The Textbook of the Rose / Joann McCaig
Dunvegan, ON: Cormorant Books, c2005.
Another tale of a middle aged woman having a bit of a life crisis: but this one was much more satisfying for me.
It has heft, it struggles with the questions of love and relationship, power, friendship and more. Stella is a professor of medieval literature, and the novel's structure is influenced by medieval narrative conventions -- it begins with a prologue, proceeds through a series of passus, and ends with an epilogue. It's also shaped by taking the form of a romance quest, with mentions of Gawain and of the Canterbury Tales throughout. I found that this layered the story in a way that I found rewarding to explore, with deeper meanings echoing through the pages.
Stella is in her forties; she has an ex, Jake, who left her for a younger grad student. She has two children. She has a love affair with a much younger man, an innocent, halfway through the book. Or does she? The way Stella tells her story, revises her story, recants and reasserts what is truth, makes reading this a continual fascinating puzzle. What is going on and why is she telling us what she does? It's not so much that she's an unreliable narrator or that she is delusional -- not at all. It's the shaping of her story to hold meaning for her, taking imaginative flights into what could hold meaning and shaping them to fit her reality. The interplay of structure and story really appealed to me, and I enjoyed the surprises and doubling-back within the narrative.
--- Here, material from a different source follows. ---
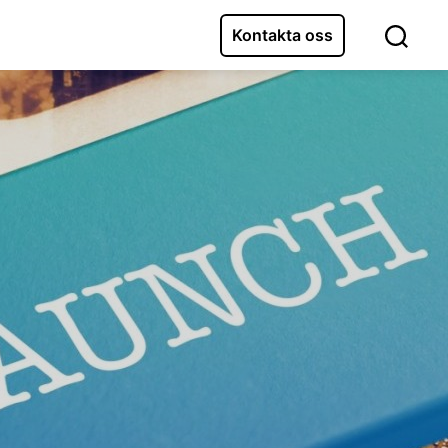
Kontakta oss
Sök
Stella has friends and acquaintances within her work world, many women, and they get along for the most part. They are able to share their experiences and feelings about the way their disciplines are changing, what the new trends in scholarship are and how that makes them feel about the security of their positions. They also frankly discuss the place of older women in their situation.s and ponder what is to be done. I liked the fact that Stella didn't see every other woman as a rival, even with the betrayal of her protege, the promising grad student who ended up leaving her studies to start up a relationship with Stella's husband. And even that grad student isn't portrayed as an evil villain but has some complexity to her character.
This novel has enough plot to keep you reading -- a good main character -- fairly straightforward language even with the medieval influence -- and a nice sense of a prairie summer particularly in the middle sections. I enjoyed this and think it will be one I'll read again.